If you like the look of dovetails, go with those. If you use 1/2 blind, you can hide the pins/tails with the drawer fronts and the ends look pretty. The top of the ‘box’ doesn’t need to be solid, just a couple of rails will be enough to fix the top on with.


----------



## custard (12 Jul 2018)

I've made several pieces of furniture that had similar constructional challenges. The way I chose to resolve them was with legs that went right to the top (fastening legs to the underside of a box unit will severely weaken the structure, it might work for low coffee tables, but console tables are generally quite tall with commensurately long legs), and drawers that were not full width. This latter point is important, building drawers that aren't full _width_, but are full _height_, requires building an internal frame of runners that_ both_ supports the drawers _and_ holds the front of the entire unit together.

If I get a chance later on today I'll try and dig out some photos to illustrate the constructional details I usually go with.


----------



## custard (12 Jul 2018)

Here you are Scott. This is a style of console/hall table that I make fairly regularly, this particular version is one drawer, but I've also made these with two or three drawers.









As you can see, it's a handle-less drawer, and the drawer is full _height_, but not full _width_. This means there's no full width front apron to give the unit rigidity, so that rigidity has to come from an internal structure. With a bit of ingenuity you can then utilise that same internal structure to provide drawer runners, drawer guides, and drawer stops. 

Here's the same table flipped over,

















You can probably figure it all out from the photos, but here's some constructional pointers. 

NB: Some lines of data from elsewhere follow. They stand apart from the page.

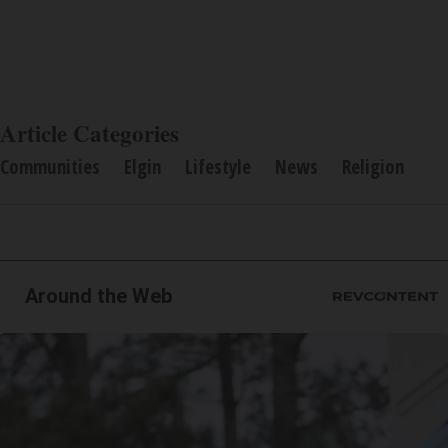
Article Categories
Communities
Elgin
Lifestyle
News
Religion
Around the Web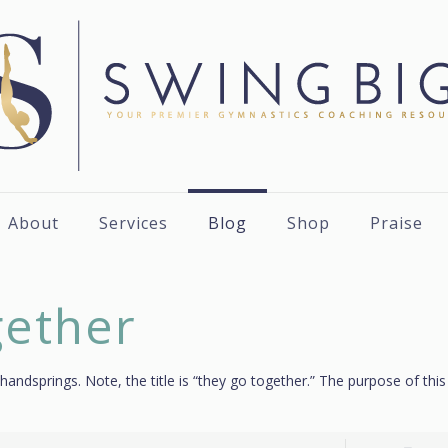
About
Services
Blog
Shop
Praise
gether
 handsprings. Note, the title is “they go together.” The purpose of thi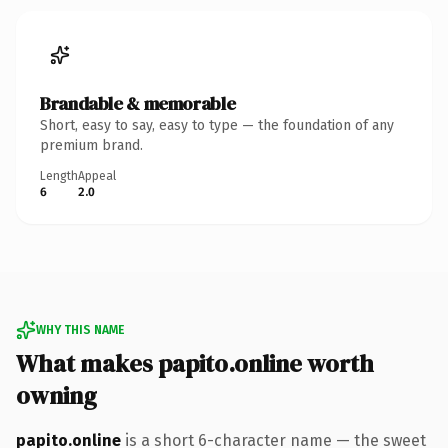
Brandable & memorable
Short, easy to say, easy to type — the foundation of any
premium brand.
Length
Appeal
6
2.0
WHY THIS NAME
What makes papito.online worth
owning
papito.online
is a short 6-character name — the sweet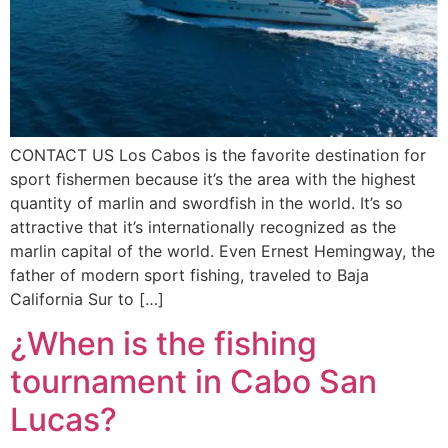
CONTACT US Los Cabos is the favorite destination for
sport fishermen because it’s the area with the highest
quantity of marlin and swordfish in the world. It’s so
attractive that it’s internationally recognized as the
marlin capital of the world. Even Ernest Hemingway, the
father of modern sport fishing, traveled to Baja
California Sur to […]
¿When is the fishing
tournament in Cabo San
Lucas?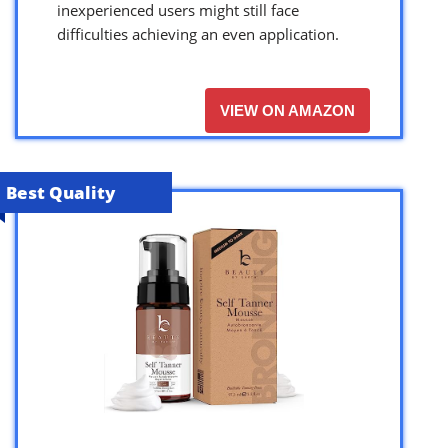
inexperienced users might still face
difficulties achieving an even application.
VIEW ON AMAZON
Best Quality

-There's a frame immediately below the drawer that bridges the width of the table and delivers the rigidity. If you wanted a dust board then you just make it a frame and panel instead of just a frame. The frame is mortice and tenoned together to maximise its strength.

-This frame is glued into rebates in the two members that run front to back on either side of the drawer. You need to make this frame a really snug fit so that there's long grain glue joints on two edges of each side. I start with the frame being about 1mm too wide and then plane it down until it's a perfect fit. Note, these members are flush with the side sections of the front apron, the rebate makes it look in the photos like they're inset, but they're not.

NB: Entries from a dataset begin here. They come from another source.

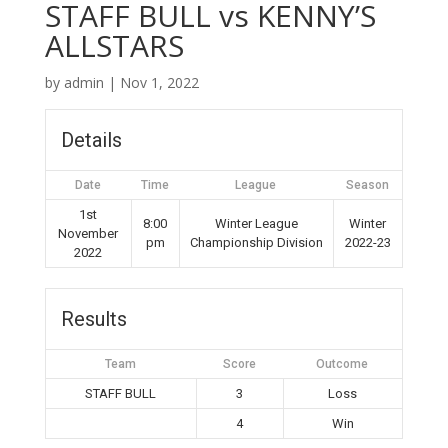
STAFF BULL vs KENNY’S
ALLSTARS
by
admin
|
Nov 1, 2022
Details
Date
Time
League
Season
1st
8:00
Winter League
Winter
November
pm
Championship Division
2022-23
2022
Results
Team
Score
Outcome
STAFF BULL
3
Loss
4
Win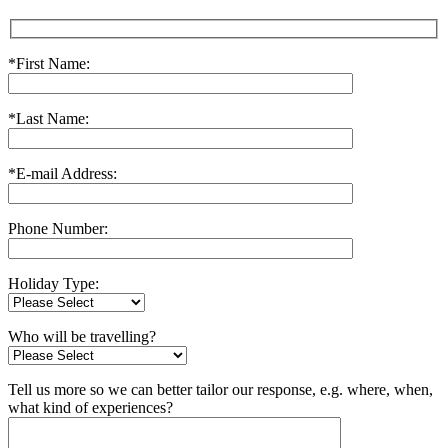
*First Name:
*Last Name:
*E-mail Address:
Phone Number:
Holiday Type:
Who will be travelling?
Tell us more so we can better tailor our response, e.g. where, when,
what kind of experiences?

-Those two side members are dowelled into both the front apron and back apron. I make up a simple, custom dowelling jig for each job from a block of dense hardwood like Maple or Beech. I wouldn't recommend biscuits or dominos because it won't give you any more long grain glue surfaces than dowels will, at least in the front and back aprons it won't. If you're really fussy you could replace the dowels with square stub tenons, but cutting a square tenon without a mortice machine is a right faff, and I'm confident five or six dowels in each joint is perfectly adequate.

-Don't forget that when you cut the drawer from the front apron you'll effectively shorten it by the thickness of two saw kerfs. So start with a front apron that's over length, make the two cuts, close up the three components together, and only then mark out and cut for their final length.

My next job but one also features this style of drawer. Here are some photos of the plans I've drawn up, which hopefully will provide further guidance.













If you've any questions just ask.

Good luck!


----------